→ TASK LIST:
A: Give the username of every person who posts in the pre-storm jitters thread.
B: Write the next part of the pre-storm jitters thread, picking up right after its last line.

→ EXTRACT TO READ:
= = = =
# Pre Storm Jitters



## millsaps118 (Aug 13, 2006)

Here we go upper mid west! It's coming.....Dakota's, IA, MN, WI, MI. 

The first plowable storm for Central MN. I really haven't been getting to excited when they forecasted snow earlier in the week. But with less than 24hrs to go and more reliable weather reports I'm starting to get that "First time out" anxiety. Waiting and anticipating for snow is fare more painful to me than being in the truck for 30+hrs straight. 

Let's go make some $$$$$ boy's and girl's!!!!!!:yow!:


----------



## Supper Grassy (May 31, 2007)

I am waiting



TAKE YOUR CAMERA!!!!!!!!!!!!!!!!!!!!!!!!!!!!!!!!!


we all want pics


----------



## stroker79 (Dec 2, 2006)
= = = =
→ Pose estimation data:
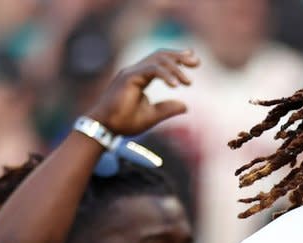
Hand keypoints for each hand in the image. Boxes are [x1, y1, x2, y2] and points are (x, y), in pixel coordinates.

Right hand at [84, 49, 198, 136]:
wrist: (105, 128)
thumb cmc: (124, 122)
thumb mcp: (152, 116)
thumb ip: (168, 109)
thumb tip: (186, 106)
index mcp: (139, 77)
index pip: (160, 62)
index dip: (176, 58)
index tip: (193, 61)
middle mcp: (135, 71)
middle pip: (160, 55)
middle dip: (179, 56)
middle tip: (197, 62)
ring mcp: (131, 72)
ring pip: (157, 60)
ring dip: (176, 67)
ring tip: (188, 81)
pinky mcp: (129, 77)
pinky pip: (151, 70)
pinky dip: (165, 75)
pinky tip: (176, 85)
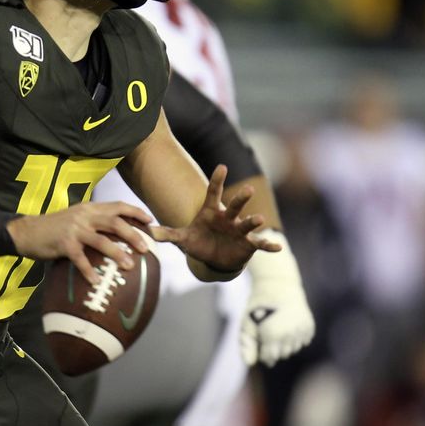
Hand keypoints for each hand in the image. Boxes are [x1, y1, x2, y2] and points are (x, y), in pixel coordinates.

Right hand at [9, 201, 153, 284]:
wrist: (26, 231)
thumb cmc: (53, 228)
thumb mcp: (74, 218)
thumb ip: (92, 221)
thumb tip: (114, 233)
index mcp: (89, 208)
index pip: (117, 206)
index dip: (135, 212)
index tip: (149, 220)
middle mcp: (84, 216)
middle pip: (115, 222)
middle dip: (133, 234)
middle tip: (146, 248)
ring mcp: (74, 229)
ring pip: (102, 240)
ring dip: (117, 253)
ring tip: (129, 265)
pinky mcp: (64, 244)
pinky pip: (80, 260)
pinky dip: (89, 271)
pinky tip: (96, 281)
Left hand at [149, 165, 278, 273]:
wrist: (215, 258)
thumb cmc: (199, 242)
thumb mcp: (182, 238)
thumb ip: (167, 234)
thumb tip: (147, 231)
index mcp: (211, 212)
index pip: (213, 193)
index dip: (217, 180)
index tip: (222, 166)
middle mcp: (228, 218)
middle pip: (234, 205)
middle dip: (241, 199)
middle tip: (248, 190)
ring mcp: (239, 230)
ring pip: (247, 223)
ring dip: (253, 221)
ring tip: (259, 219)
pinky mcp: (248, 244)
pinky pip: (260, 243)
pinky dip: (268, 245)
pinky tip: (277, 248)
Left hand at [239, 232, 314, 365]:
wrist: (279, 287)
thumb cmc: (258, 307)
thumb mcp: (247, 324)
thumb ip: (247, 345)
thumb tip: (249, 364)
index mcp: (272, 334)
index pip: (269, 357)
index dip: (262, 353)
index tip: (260, 343)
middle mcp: (289, 334)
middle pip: (282, 355)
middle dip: (274, 349)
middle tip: (268, 333)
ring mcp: (301, 330)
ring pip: (293, 349)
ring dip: (285, 344)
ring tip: (278, 328)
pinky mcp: (310, 327)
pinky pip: (302, 342)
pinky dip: (295, 338)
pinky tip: (288, 327)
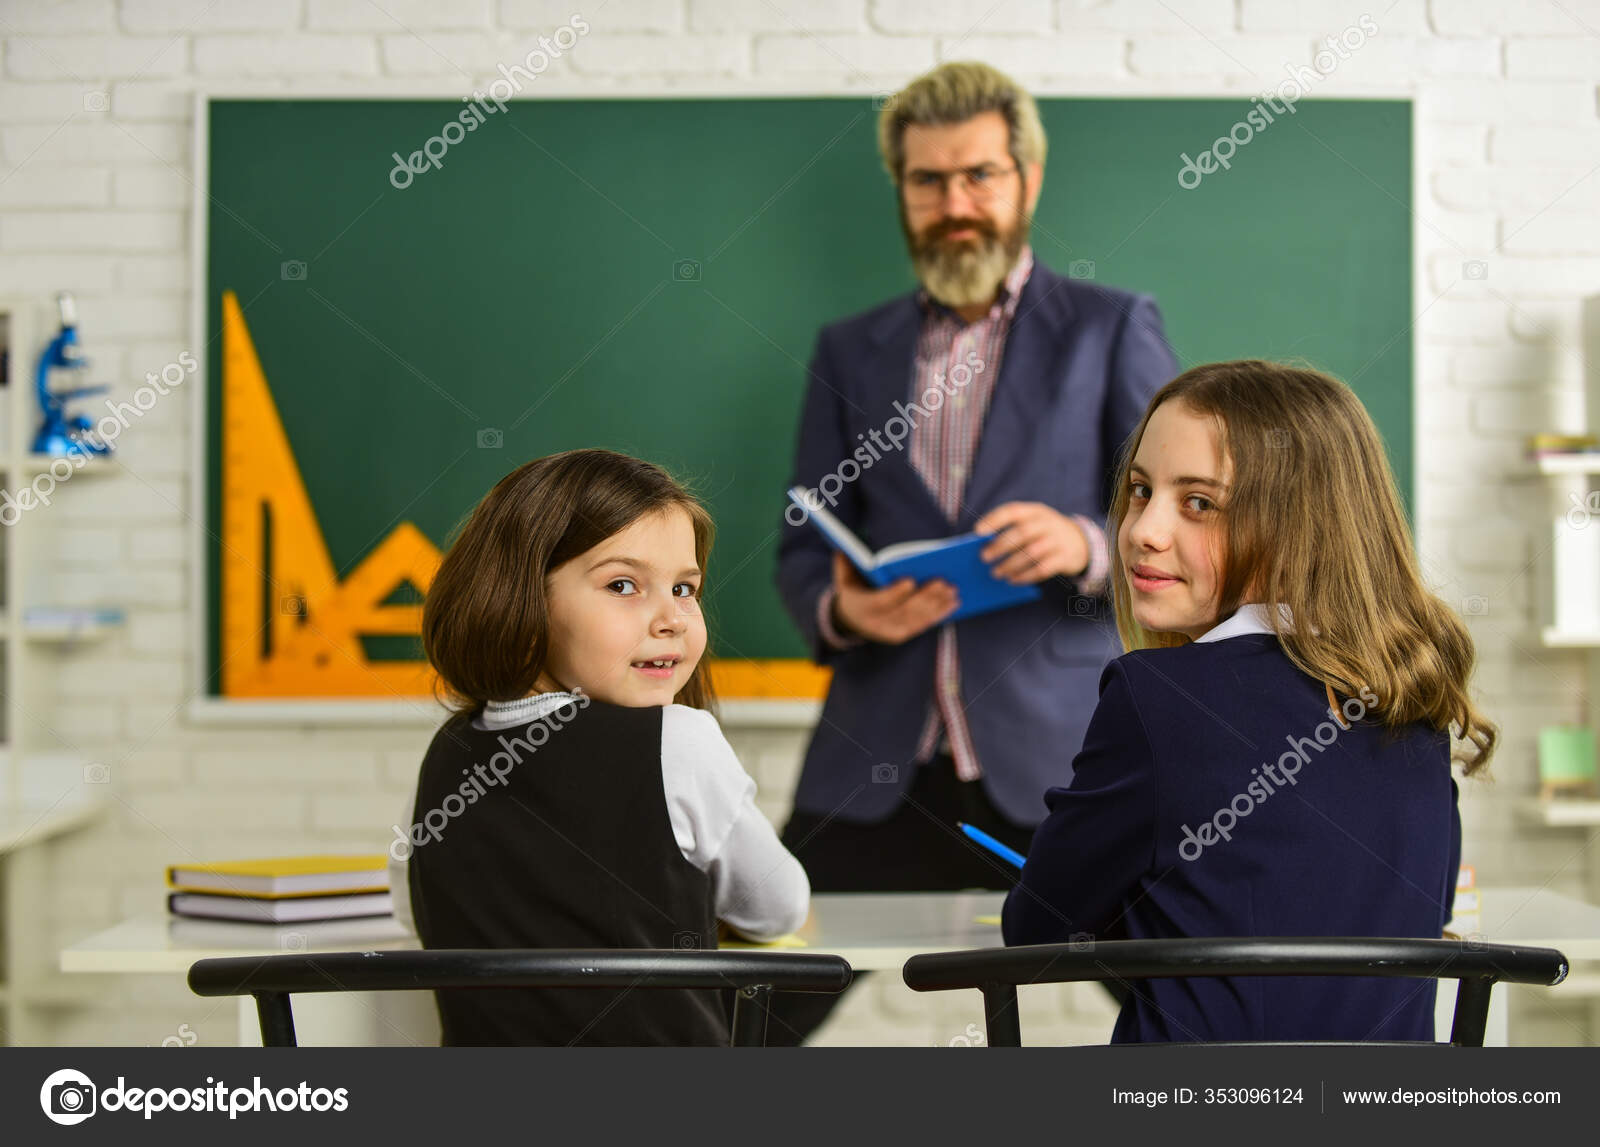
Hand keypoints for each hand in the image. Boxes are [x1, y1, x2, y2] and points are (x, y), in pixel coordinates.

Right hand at [830, 551, 958, 643]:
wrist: (849, 619)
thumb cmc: (852, 591)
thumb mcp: (843, 579)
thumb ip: (844, 565)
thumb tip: (842, 549)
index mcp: (861, 608)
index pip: (880, 602)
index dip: (896, 593)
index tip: (910, 581)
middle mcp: (877, 624)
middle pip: (905, 611)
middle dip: (925, 597)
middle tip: (942, 582)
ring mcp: (891, 632)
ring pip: (918, 619)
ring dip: (937, 605)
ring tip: (952, 590)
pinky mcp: (903, 635)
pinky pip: (924, 625)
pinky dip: (940, 614)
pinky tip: (953, 604)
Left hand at [974, 502, 1088, 584]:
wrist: (1080, 542)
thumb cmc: (1044, 533)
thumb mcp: (1033, 524)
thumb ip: (1013, 531)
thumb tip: (984, 547)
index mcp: (1035, 511)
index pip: (1013, 511)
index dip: (994, 520)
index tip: (977, 531)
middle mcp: (1048, 523)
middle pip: (1022, 533)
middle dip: (1000, 546)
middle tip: (984, 557)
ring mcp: (1058, 540)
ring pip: (1032, 552)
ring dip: (1011, 564)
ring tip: (996, 573)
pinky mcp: (1064, 558)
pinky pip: (1043, 568)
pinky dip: (1025, 576)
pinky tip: (1013, 580)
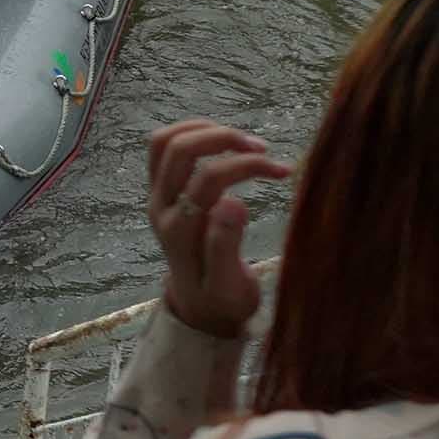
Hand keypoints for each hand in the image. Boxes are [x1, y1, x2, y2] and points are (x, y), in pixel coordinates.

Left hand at [147, 120, 290, 339]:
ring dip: (206, 130)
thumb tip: (233, 202)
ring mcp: (156, 196)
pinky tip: (225, 143)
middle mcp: (160, 208)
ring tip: (243, 141)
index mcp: (179, 231)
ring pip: (166, 141)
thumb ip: (225, 246)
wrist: (200, 308)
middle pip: (178, 149)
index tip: (282, 170)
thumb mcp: (230, 286)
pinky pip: (164, 147)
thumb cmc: (222, 299)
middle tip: (262, 148)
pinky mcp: (160, 190)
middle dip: (223, 138)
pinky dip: (194, 134)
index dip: (247, 166)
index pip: (208, 178)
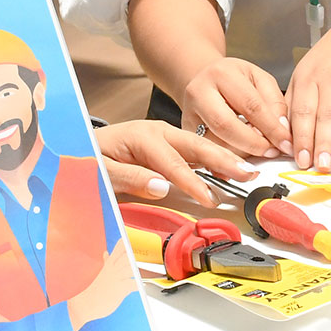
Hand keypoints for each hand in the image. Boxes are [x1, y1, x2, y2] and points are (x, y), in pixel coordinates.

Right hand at [67, 246, 139, 330]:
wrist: (84, 305)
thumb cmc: (92, 290)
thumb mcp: (100, 273)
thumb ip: (106, 262)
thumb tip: (106, 253)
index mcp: (109, 264)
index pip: (119, 248)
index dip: (127, 242)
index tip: (133, 236)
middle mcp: (113, 269)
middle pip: (126, 255)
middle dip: (135, 252)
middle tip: (143, 248)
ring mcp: (116, 279)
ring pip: (130, 267)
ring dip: (138, 267)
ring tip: (147, 267)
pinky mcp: (120, 289)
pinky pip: (133, 284)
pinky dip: (140, 284)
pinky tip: (144, 285)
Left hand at [95, 119, 259, 206]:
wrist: (83, 144)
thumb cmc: (90, 156)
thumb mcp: (100, 169)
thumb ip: (129, 177)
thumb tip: (160, 187)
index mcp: (141, 136)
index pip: (172, 163)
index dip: (192, 182)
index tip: (209, 198)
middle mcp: (157, 132)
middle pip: (195, 146)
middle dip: (223, 160)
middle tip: (246, 174)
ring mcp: (165, 137)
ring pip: (200, 146)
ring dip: (225, 158)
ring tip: (247, 170)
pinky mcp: (169, 144)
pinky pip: (195, 151)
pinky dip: (215, 159)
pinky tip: (231, 167)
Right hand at [177, 57, 290, 160]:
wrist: (206, 79)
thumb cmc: (236, 80)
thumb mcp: (260, 79)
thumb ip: (274, 102)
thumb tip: (282, 131)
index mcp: (222, 74)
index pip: (251, 105)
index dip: (271, 128)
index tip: (286, 143)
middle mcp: (199, 92)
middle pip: (226, 126)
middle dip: (253, 144)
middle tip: (271, 152)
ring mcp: (188, 113)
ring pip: (215, 143)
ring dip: (241, 155)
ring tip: (259, 155)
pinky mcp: (185, 131)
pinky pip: (207, 151)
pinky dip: (227, 160)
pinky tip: (241, 161)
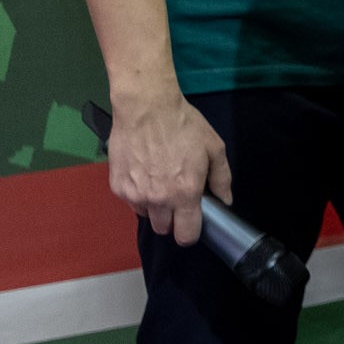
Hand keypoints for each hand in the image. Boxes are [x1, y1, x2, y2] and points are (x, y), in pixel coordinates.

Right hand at [105, 87, 231, 245]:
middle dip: (172, 218)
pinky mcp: (117, 186)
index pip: (185, 235)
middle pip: (164, 229)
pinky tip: (145, 173)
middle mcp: (158, 199)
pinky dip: (138, 194)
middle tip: (177, 196)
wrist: (147, 108)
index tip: (192, 223)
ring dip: (154, 206)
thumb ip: (222, 179)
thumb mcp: (214, 149)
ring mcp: (135, 194)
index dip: (190, 233)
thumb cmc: (184, 126)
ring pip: (147, 215)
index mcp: (185, 194)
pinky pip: (131, 202)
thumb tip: (225, 201)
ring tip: (160, 181)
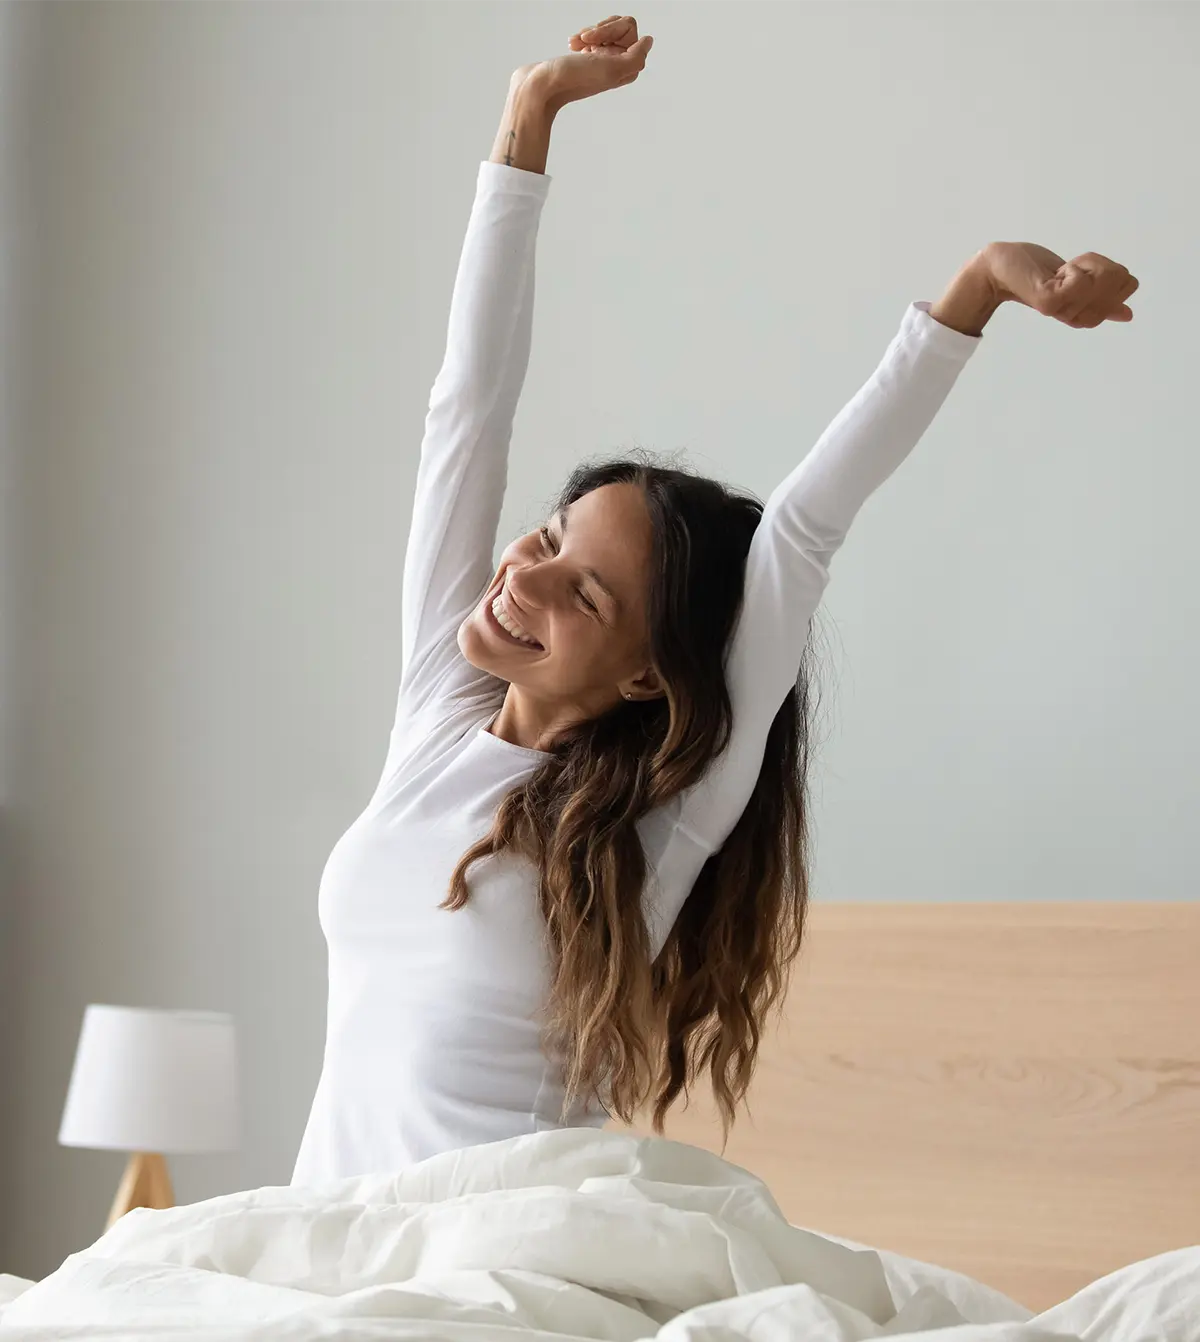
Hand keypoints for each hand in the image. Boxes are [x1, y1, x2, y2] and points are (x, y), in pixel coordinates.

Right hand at [516, 15, 653, 108]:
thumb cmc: (573, 78)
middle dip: (600, 29)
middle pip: (619, 25)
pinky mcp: (587, 56)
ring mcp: (602, 59)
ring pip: (604, 28)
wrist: (542, 85)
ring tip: (577, 43)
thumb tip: (648, 41)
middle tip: (586, 42)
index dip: (612, 29)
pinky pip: (592, 34)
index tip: (595, 43)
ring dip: (588, 32)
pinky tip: (572, 46)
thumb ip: (636, 57)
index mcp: (627, 68)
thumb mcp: (611, 69)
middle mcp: (617, 64)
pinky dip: (580, 37)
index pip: (630, 29)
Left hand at [983, 243, 1138, 327]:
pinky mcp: (1049, 302)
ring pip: (1100, 282)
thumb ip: (1100, 297)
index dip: (1113, 268)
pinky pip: (1080, 282)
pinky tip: (1058, 271)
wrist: (999, 267)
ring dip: (1087, 265)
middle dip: (1102, 265)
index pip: (1126, 289)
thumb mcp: (1075, 281)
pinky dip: (1075, 268)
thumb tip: (1127, 314)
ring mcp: (1061, 309)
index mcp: (1085, 311)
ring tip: (1066, 268)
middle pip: (1117, 285)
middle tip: (1075, 266)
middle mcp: (1074, 314)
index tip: (1088, 266)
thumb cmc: (1035, 271)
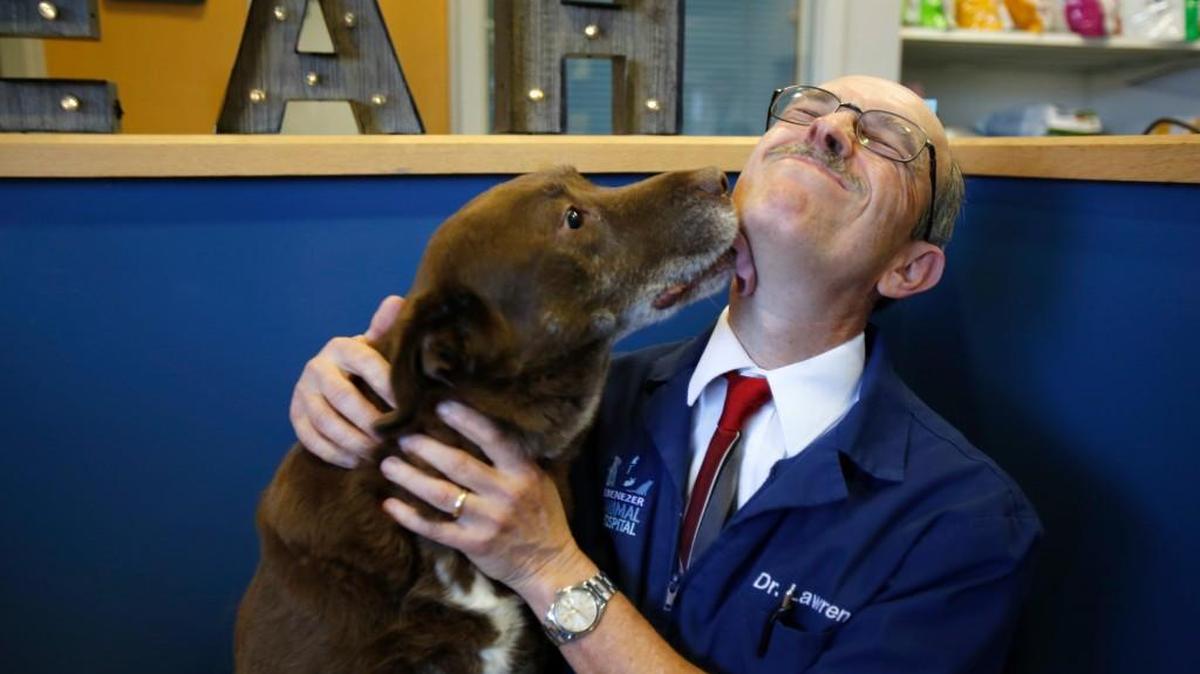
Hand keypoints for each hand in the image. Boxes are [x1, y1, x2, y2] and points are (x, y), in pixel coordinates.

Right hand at [290, 295, 403, 467]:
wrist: (334, 377)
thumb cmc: (368, 364)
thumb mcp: (378, 346)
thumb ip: (387, 329)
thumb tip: (397, 300)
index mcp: (342, 347)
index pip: (366, 362)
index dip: (387, 384)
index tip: (408, 406)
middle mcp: (317, 366)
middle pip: (342, 397)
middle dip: (369, 421)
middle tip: (391, 439)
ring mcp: (303, 392)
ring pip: (325, 421)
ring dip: (352, 441)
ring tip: (376, 454)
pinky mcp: (294, 414)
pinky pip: (310, 438)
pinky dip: (334, 453)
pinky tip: (355, 461)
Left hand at [380, 401, 592, 599]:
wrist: (550, 566)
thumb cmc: (543, 517)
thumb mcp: (538, 480)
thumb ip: (513, 459)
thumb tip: (479, 429)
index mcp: (522, 472)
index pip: (493, 438)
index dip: (467, 421)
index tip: (441, 406)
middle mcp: (504, 494)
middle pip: (458, 464)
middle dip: (426, 448)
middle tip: (402, 437)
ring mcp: (487, 521)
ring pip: (440, 494)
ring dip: (410, 477)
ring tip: (388, 465)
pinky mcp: (472, 545)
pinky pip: (434, 528)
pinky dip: (409, 516)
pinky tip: (389, 504)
= = = =
→ RESULTS IN ORDER:
A: millsaps118, Supper Grassy, stroker79

B:
glad im not the only one. Granted you guys are going to have alot more to push than I but Im to the point that I am going to have a hard time sleeping tonight,lol. Im actually trying to stay off the computer to keep the excitement/dissappointment at bay but its not really working, haha


----------



## OldSchoolPSD (Oct 16, 2007)

Well ya'll have fun with it, I'll be stuck up in WI with the big truck. Oh well, doesn't look this storm is gonna hit back home anyways. Good thing too, I don't need my little brother out there tearing my equiptment up when i'm not around.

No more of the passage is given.